Eschweiler: Lösung gesucht: Was wird aus Schützenheim?

Eschweiler: Lösung gesucht: Was wird aus Schützenheim?

Was wird aus dem Schützenheim in Eschweiler-Ost? Jahrzehntelang war das Gebäude an der Sternheimstraße kultureller Mittelpunkt des Stadtteils und vor allem Heimat der St.-Longinus-Schützen, die ihr Vereinsheim in Eigenleistung aufgebaut, erweitert und seit 1970 genutzt haben

Nach Bekanntwerden des Beschlusses des Kirchlichen Immobilienmanagements (KIM), dass u.a. die Kirche Herz Jesu in Ost vom Bistum Aachen nicht mehr finanziell bezuschusst werden könne, schwebt ein möglicher Verkauf des kirchlichen Grundstücks, auf dem neben der Pfarrkirche und dem Schützenheim im Übrigen auch der Kindergarten steht, wie ein Damokles-Schwert über dem Stadtteil und seinen Bürgern.

Um Klarheit und Lösungsoptionen miteinander zu schaffen, trafen sich Vertreter der St.-Longinus-Schützenbruderschaft und der Kirche am vergangenen Dienstag zu einem ersten konstruktiven Gespräch.

Kirchlicher Nutzung beibehalten

„Wir möchten die Kirche und das Gelände nicht dem freien Immobilienmarkt zugänglich machen, sondern nach Möglichkeit eine kirchliche Nutzung weiter ermöglichen. Dabei ist uns die Zusammenarbeit mit Ihnen (den Schützen) sehr wichtig auf Grund der Verortung der Pfarre in diesem Bezirk“, versicherte Bernd Telschow als Mitglied des Kirchenvorstands St. Peter und Paul in der Gemeinschaft der Gemeinden (GdG) Eschweiler-Mitte.

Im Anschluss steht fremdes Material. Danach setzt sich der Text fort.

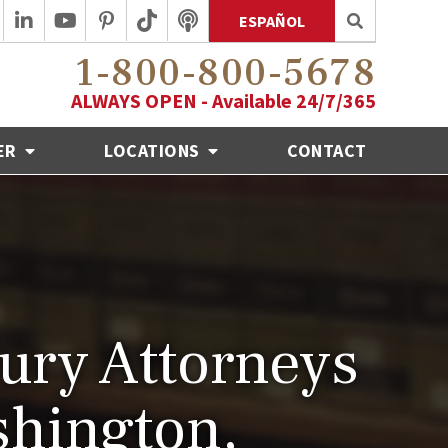
ESPAÑOL
1-800-800-5678
ALWAYS OPEN - Available 24/7/365
ER
LOCATIONS
CONTACT
jury Attorneys
shington,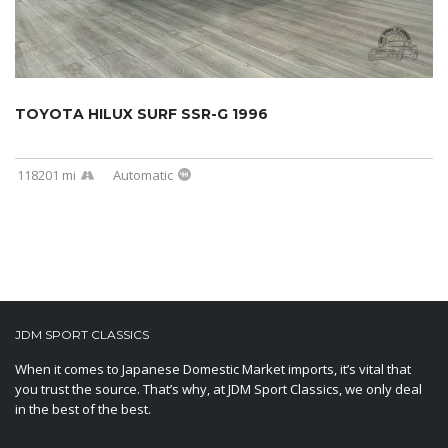
TOYOTA HILUX SURF SSR-G 1996
118201 mi
Automatic
JDM SPORT CLASSICS
When it comes to Japanese Domestic Market imports, it’s vital that
you trust the source. That’s why, at JDM Sport Classics, we only deal
in the best of the best.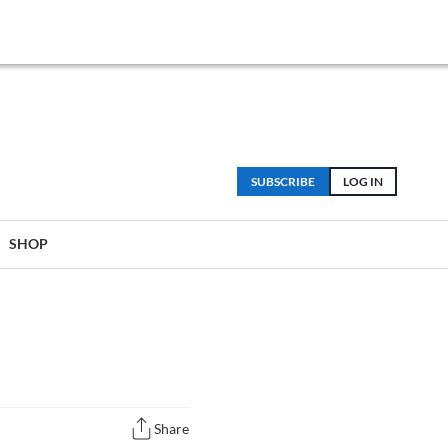
SUBSCRIBE
LOG IN
SHOP
Share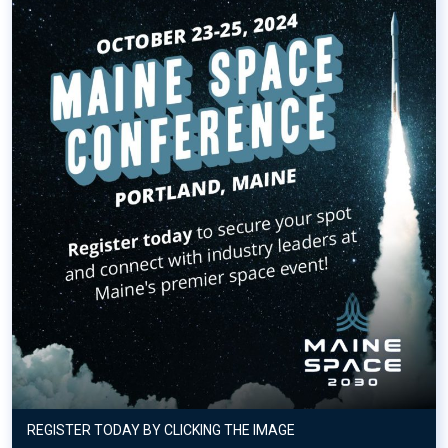
REGISTER TODAY BY CLICKING THE IMAGE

Brudermeister Ernst Bartels verwies auf den bestehenden Vertrag zwischen der katholischen Kirchengemeinde Herz Jesu und der St.-Longinus-Schützenbruderschaft aus den 70er Jahren, in dem die Erstellung des Schützenheims auf dem Kirchengelände erlaubt wurde. Dies sei auch unbestritten, dennoch gebe es baurechtliche Vorschriften, die beispielsweise in Bezug auf eine Aufteilung des Grundstücks im Detail betrachtet werden müssten, so Telschow, der auch als Vertreter des Bauausschusses am Dienstagabend vor Ort war.

Noch ist alles offen

Die eigentliche Frage allerdings ist, wie eine Mitnutzung des Heims durch die Kirche aussehen kann, bzw. welche Optionen sich ergeben, falls doch ein Investor das gesamte Grundstück erwerben sollte. Hierüber haben die Schützen am Donnerstag intern beraten und werden zeitnah weitere Gespräche mit den Vertretern der Kirche führen.

„Fakt ist: Es ist noch nichts beschlossen, was die Nutzung des Schützenheims in Zukunft betrifft, die Lage ist offen“, stellte Hans-Peter Offergeld als Kirchenvorstands-Mitglied am Dienstag klar, ebenso, dass man an einer vertrauensvollen, transparenten Zusammenarbeit mit den Schützen genauso interessiert sei wie an einer für die Bürger in Eschweiler-Ost guten Lösung, die das Schützenwesen im Stadtteil erhalte und der Pfarre als Partner eventuell eine Mitnutzung des Heims ermögliche. „Die Symbolkraft und Würde dieses Ortes muss erhalten bleiben“, bekräftigte auch Diakon Bernhard Habermaier mit Verweis auf die KIM-Bedingungen.

Unbestritten bleibt jedoch, dass die Kirche Herz Jesu ebenso wie das Röher Pfarrheim und die Kirche St. Michael drei der von der Kürzung der Bezuschussung betroffenen Kirchengebäude sind, die im von der GdG im KIM-Konzept als Einsparnotwendigkeiten genannt worden sind.

Umso beruhigender ist es, dass sich nun die betroffenen Parteien wie die St.- Longinus-Schützen mit Kirchenvertretern aufeinander zu bewegen und konkret nach Lösungen suchen.